Para o relator, qualquer alteração no texto feita nesse sentido poderá ser contestada judicialmente. "A emenda terá vícios graves se aprovada nesse formato", diz o deputado. "Não se pode tirar do Judiciário a capacidade de julgar."
Revanchismo - O presidente
da Academia Brasileira de Direito Constitucional, Flávio Pansieri, vê na
iniciativa do Congresso um "movimento revanchista. "É o Legislativo se
afirmando como fonte normativa do direito brasileiro em razão de
decisões do Judiciário que se anteciparam ao Congresso", avalia
Pensieri. "A democracia se constrói dessa forma. É natural que o Poder
que se sente inferiorizado tenha uma reação", diz.
Apesar disso, a proposta que tramita no Congresso não é de todo incorreta, na visão do constitucionalista. Ele entende que a possibilidade de o Legislativo sustar decisões do Judiciário que impuserem novas restrições do direito ou criarem novas obrigações não afrontaria o princípio de separação dos Poderes. Seria o caso, por exemplo, da norma de fidelidade partidária, que criou obrigações de políticos com seus partidos ao abrir a possibilidade da perda do mandato a quem trocar de legenda, com poucas exceções.

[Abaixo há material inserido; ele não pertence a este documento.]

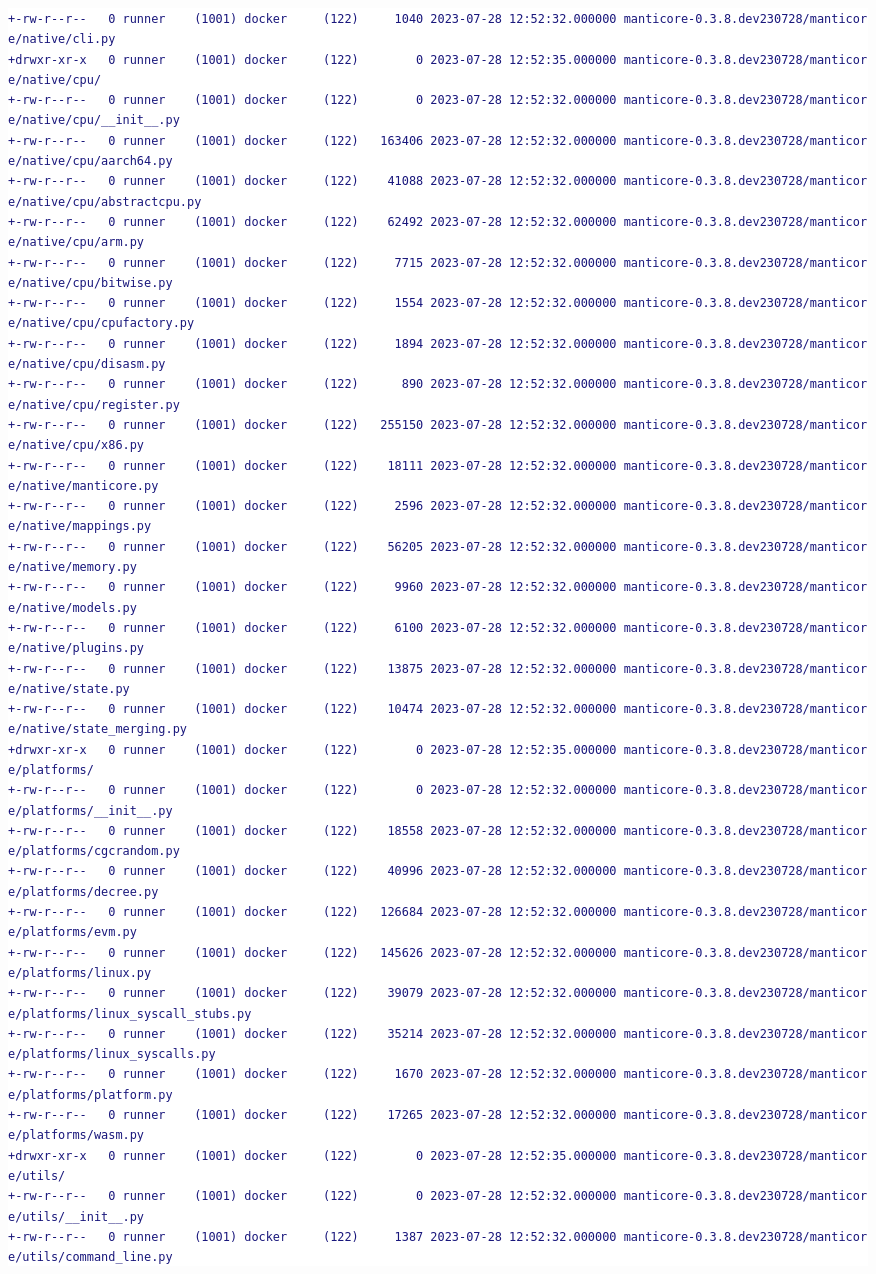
 ```diff
+-rw-r--r--   0 runner    (1001) docker     (122)     1040 2023-07-28 12:52:32.000000 manticore-0.3.8.dev230728/manticore/native/cli.py
+drwxr-xr-x   0 runner    (1001) docker     (122)        0 2023-07-28 12:52:35.000000 manticore-0.3.8.dev230728/manticore/native/cpu/
+-rw-r--r--   0 runner    (1001) docker     (122)        0 2023-07-28 12:52:32.000000 manticore-0.3.8.dev230728/manticore/native/cpu/__init__.py
+-rw-r--r--   0 runner    (1001) docker     (122)   163406 2023-07-28 12:52:32.000000 manticore-0.3.8.dev230728/manticore/native/cpu/aarch64.py
+-rw-r--r--   0 runner    (1001) docker     (122)    41088 2023-07-28 12:52:32.000000 manticore-0.3.8.dev230728/manticore/native/cpu/abstractcpu.py
+-rw-r--r--   0 runner    (1001) docker     (122)    62492 2023-07-28 12:52:32.000000 manticore-0.3.8.dev230728/manticore/native/cpu/arm.py
+-rw-r--r--   0 runner    (1001) docker     (122)     7715 2023-07-28 12:52:32.000000 manticore-0.3.8.dev230728/manticore/native/cpu/bitwise.py
+-rw-r--r--   0 runner    (1001) docker     (122)     1554 2023-07-28 12:52:32.000000 manticore-0.3.8.dev230728/manticore/native/cpu/cpufactory.py
+-rw-r--r--   0 runner    (1001) docker     (122)     1894 2023-07-28 12:52:32.000000 manticore-0.3.8.dev230728/manticore/native/cpu/disasm.py
+-rw-r--r--   0 runner    (1001) docker     (122)      890 2023-07-28 12:52:32.000000 manticore-0.3.8.dev230728/manticore/native/cpu/register.py
+-rw-r--r--   0 runner    (1001) docker     (122)   255150 2023-07-28 12:52:32.000000 manticore-0.3.8.dev230728/manticore/native/cpu/x86.py
+-rw-r--r--   0 runner    (1001) docker     (122)    18111 2023-07-28 12:52:32.000000 manticore-0.3.8.dev230728/manticore/native/manticore.py
+-rw-r--r--   0 runner    (1001) docker     (122)     2596 2023-07-28 12:52:32.000000 manticore-0.3.8.dev230728/manticore/native/mappings.py
+-rw-r--r--   0 runner    (1001) docker     (122)    56205 2023-07-28 12:52:32.000000 manticore-0.3.8.dev230728/manticore/native/memory.py
+-rw-r--r--   0 runner    (1001) docker     (122)     9960 2023-07-28 12:52:32.000000 manticore-0.3.8.dev230728/manticore/native/models.py
+-rw-r--r--   0 runner    (1001) docker     (122)     6100 2023-07-28 12:52:32.000000 manticore-0.3.8.dev230728/manticore/native/plugins.py
+-rw-r--r--   0 runner    (1001) docker     (122)    13875 2023-07-28 12:52:32.000000 manticore-0.3.8.dev230728/manticore/native/state.py
+-rw-r--r--   0 runner    (1001) docker     (122)    10474 2023-07-28 12:52:32.000000 manticore-0.3.8.dev230728/manticore/native/state_merging.py
+drwxr-xr-x   0 runner    (1001) docker     (122)        0 2023-07-28 12:52:35.000000 manticore-0.3.8.dev230728/manticore/platforms/
+-rw-r--r--   0 runner    (1001) docker     (122)        0 2023-07-28 12:52:32.000000 manticore-0.3.8.dev230728/manticore/platforms/__init__.py
+-rw-r--r--   0 runner    (1001) docker     (122)    18558 2023-07-28 12:52:32.000000 manticore-0.3.8.dev230728/manticore/platforms/cgcrandom.py
+-rw-r--r--   0 runner    (1001) docker     (122)    40996 2023-07-28 12:52:32.000000 manticore-0.3.8.dev230728/manticore/platforms/decree.py
+-rw-r--r--   0 runner    (1001) docker     (122)   126684 2023-07-28 12:52:32.000000 manticore-0.3.8.dev230728/manticore/platforms/evm.py
+-rw-r--r--   0 runner    (1001) docker     (122)   145626 2023-07-28 12:52:32.000000 manticore-0.3.8.dev230728/manticore/platforms/linux.py
+-rw-r--r--   0 runner    (1001) docker     (122)    39079 2023-07-28 12:52:32.000000 manticore-0.3.8.dev230728/manticore/platforms/linux_syscall_stubs.py
+-rw-r--r--   0 runner    (1001) docker     (122)    35214 2023-07-28 12:52:32.000000 manticore-0.3.8.dev230728/manticore/platforms/linux_syscalls.py
+-rw-r--r--   0 runner    (1001) docker     (122)     1670 2023-07-28 12:52:32.000000 manticore-0.3.8.dev230728/manticore/platforms/platform.py
+-rw-r--r--   0 runner    (1001) docker     (122)    17265 2023-07-28 12:52:32.000000 manticore-0.3.8.dev230728/manticore/platforms/wasm.py
+drwxr-xr-x   0 runner    (1001) docker     (122)        0 2023-07-28 12:52:35.000000 manticore-0.3.8.dev230728/manticore/utils/
+-rw-r--r--   0 runner    (1001) docker     (122)        0 2023-07-28 12:52:32.000000 manticore-0.3.8.dev230728/manticore/utils/__init__.py
+-rw-r--r--   0 runner    (1001) docker     (122)     1387 2023-07-28 12:52:32.000000 manticore-0.3.8.dev230728/manticore/utils/command_line.py
```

"Agora, nas demais hipóteses, quando o Supremo age como um garantidor de direitos fundamentais, como no caso dos anencéfalos ou da união homoafetiva, não me parece viável o Legislativo interferir", observa Pansieri. "Não há espaço para isso no nosso Estado constitucional."
"O que o Supremo tem feito é interpretar a Constituição contra a própria Constituição. Se o STF legisla, ele fere a cláusula pétrea que impõe a separação entre os Poderes e, sem dúvida, coloca em risco o Legislativo"
Nazareno Fonteles, deputado do PT-PI, autor da proposta. "Existem posições inadequadas defendendo que o parlamento possa simplesmente suspender decisões judiciais. Isso não está escrito na PEC, não cabe na Constituição. A emenda terá vícios graves se aprovada nesse formato".
Nelson Marchezan Júnior, deputado do PSDB-RS, relator da PEC."Quando
o Supremo age como um garantidor de direitos fundamentais, como no caso
dos anencéfalos ou da união homoafetiva, não me parece viável o
Legislativo interferir. Não há espaço para isso no nosso Estado
constitucional".
Flávio Pansieri, presidente da Academia Brasileira de Direito Constitucional.
Memória - Julgamentos polêmicos:
Duas importantes decisões tomadas pelo Supremo Tribunal Federal (STF) no período de um ano contrariaram a Igreja Católica e entidades evangélicas. O aborto de fetos anencéfalos e a união civil entre homossexuais eram temas considerados tabus pelo Congresso, que, embora tenha projetos sobre esses assuntos, se omitiu ao não aprofundar o debate acerca dessas propostas.
Em maio do ano passado, a Suprema Corte autorizou por unanimidade a união homoafetiva, garantindo benefícios previdenciários e patrimoniais aos casais gays, que também passaram a ter direito a herança quando comprovada a união estável. O entendimento foi firmado pelo Supremo durante a análise de uma ação proposta pelo governo do Rio de Janeiro, que alegava que o não reconhecimento da união homoafetiva contrariava os princípios da igualdade, da liberdade e da dignidade da pessoa humana.
Em outro julgamento histórico, o STF decidiu, por oito votos a dois, no último 12 de abril, que as gestantes podem interromper a gravidez de anencéfalos sem que isso seja considerado crime. Os ministros fixaram, porém, a necessidade de laudos médicos que comprovem a malformação cerebral do feto. Até então, o aborto só era autorizado no país em duas situações: em caso de risco à vida da grávida e quando a mulher é vítima de estupro.